Now let’s divide professionals in two sets. First: who earns less per month but has no big-ticket financial burden such as home, education and car loans to repay. Second: Those professionals who draw bigger salaries but are saddled with financial commitments in the form of monthly installments toward at least one major loan. Let’s assume that a professional in the first case starts his career at the age of 25 with a monthly salary of Rs 20,000 per month. The second professional, however, is luckier and draws a salary of Rs 40,000 in his first, but higher income in turns induces him to buy a house on loan which comes with an EMI for 20 years.
THE EXPLOITS: The summary of the results of the calculation is shown in the adjoining chart. If say Mr A starts his career with a monthly income of Rs 20,000 and his income and savings grow as assumed above, his corpus would grow to Rs 4.6 crore at the end of 20th year, i.e., when the person turns 45. The calculation is, however, based on the assumption that the person takes risk and invests in riskier but rewarding assets, such as, equity. In case he sticks to traditional investment avenues, which yield annualised returns of 8%, the corpus would be Rs 2.4 crore at the end of 20th year.
In comparison, Mr B who began his career at Rs 40,000 per month but is saddled with big loans would be able to build a nest egg worth Rs 9.35crore at the end of 20th year, provided the investment grows at 18% p.a. Now the next question to ask is whether the nest egg is sufficient for the person to retire at the age 45. This depends on the combination of the following factors – the person’s expenses, the expected recurring cash flow from the corpus, the postretirement plans of the individual and inflationary expectations in future. For instance, Mr A’s expenses are around Rs 36 lakh per annum in the 46th year and are likely to grow at the rate of 5% per annum due to inflation.

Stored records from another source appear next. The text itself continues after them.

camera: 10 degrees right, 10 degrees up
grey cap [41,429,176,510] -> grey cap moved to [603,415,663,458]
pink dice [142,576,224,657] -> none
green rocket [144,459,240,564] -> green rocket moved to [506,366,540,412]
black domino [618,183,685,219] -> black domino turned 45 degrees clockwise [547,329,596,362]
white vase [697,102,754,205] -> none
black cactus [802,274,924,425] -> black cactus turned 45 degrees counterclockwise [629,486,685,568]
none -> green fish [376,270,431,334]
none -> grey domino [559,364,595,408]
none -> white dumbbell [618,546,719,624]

In comparison, an investment of the entire corpus of Rs 4.6 crore in fixed deposit will yield him fixed annual cash flow of Rs 37.4 lakh assuming an 8% yield. So initially, the investment income will sustain him, but as the second chart shows as time passes, investing in fixed deposits only will lead to a shortfall as its doesn’t provide protection against inflation. He has two options to fill this gap. Choose a post-retirement activity, which is both fun and yield a regular income. The other option is to invest a part of the corpus say 50% in high dividend yielding stocks.
Dividend payout from companies grows in tandem with growth in profits and provides a good hedge against inflation. In our calculation we have made two assumptions— the initial dividend yield on equity portfolio is 2.5% and that future dividend growth is 15% per annum. The results are plotted in the chart below. It shows that dividend income has the potential to not only fill the gap but also provide a surplus as time goes by.

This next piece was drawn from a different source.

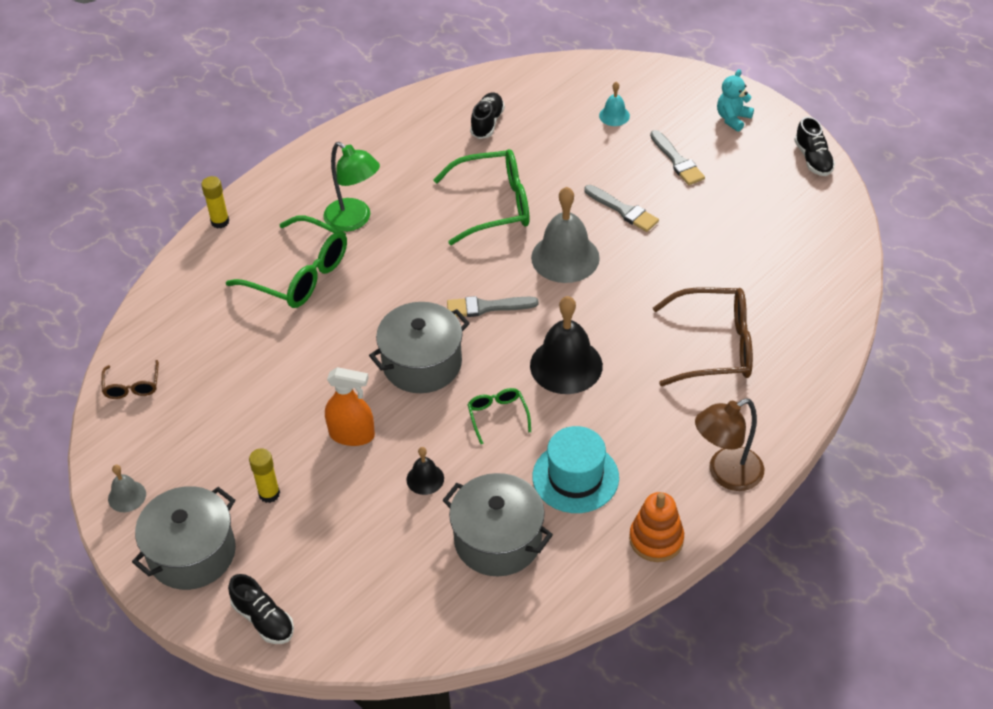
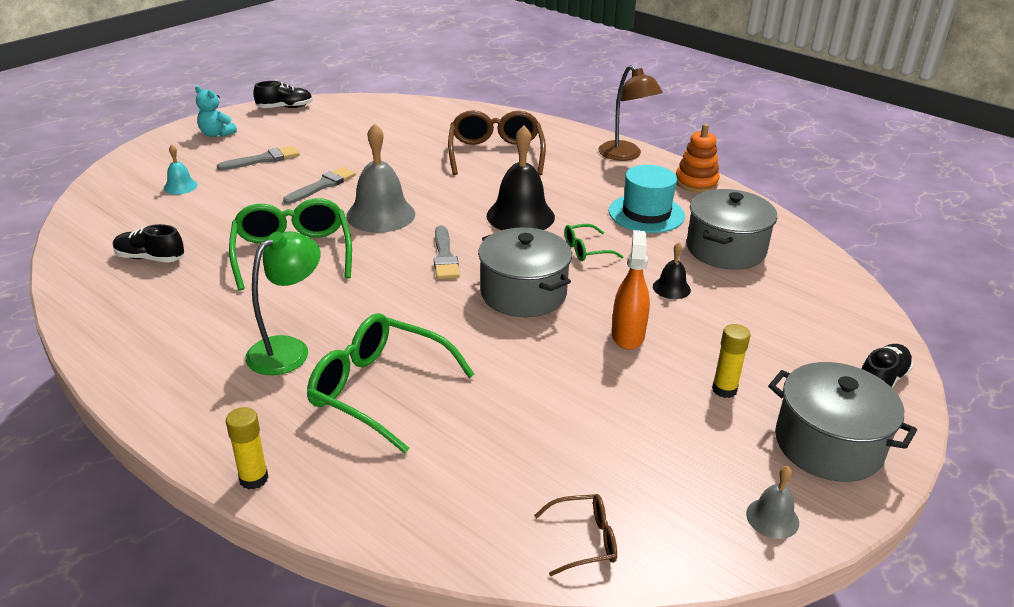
camera: 95 degrees left, 15 degrees down
green glasses [226,215,347,308] -> green glasses turned 90 degrees counterclockwise [307,313,474,453]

CONCLUSION: As the above calculations show, theoretically it’s possible for a typical middle class professional to retire early, but it can never be guaranteed. To be successful in his plans, the individual should have generous income, a frugal lifestyle and highly and should be focussed in his savings and investment strategy. Some luck would also help as it not easy for an asset class to deliver to 18% returns over a 20-year period, though not impossible as many stocks have shown in last 20 years. The entire project would, however, be like a breeze if the person inherits a fair amount of wealth or post-retirement activity turns out to be financially lucrative.